» **Machine-readable electronics designs**:
▽
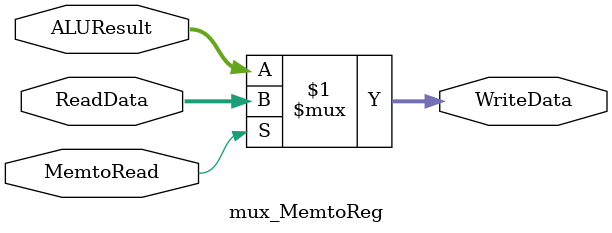
<source format=v>
module mux_MemtoReg(ReadData,ALUResult,MemtoRead,WriteData);

input[63:0] ReadData;
input[63:0] ALUResult;
input MemtoRead;
output[63:0] WriteData;

assign WriteData = (MemtoRead) ? ReadData:ALUResult ;


endmodule

</source>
△
» **EXERCISE DETAILS**: Without including any picture, restate every entry above exactly.

» **RESPONSE TO THE EXERCISE**:
<source format=v>
module mux_MemtoReg(ReadData,ALUResult,MemtoRead,WriteData);

input[63:0] ReadData;
input[63:0] ALUResult;
input MemtoRead;
output[63:0] WriteData;

assign WriteData = (MemtoRead) ? ReadData:ALUResult ;


endmodule

</source>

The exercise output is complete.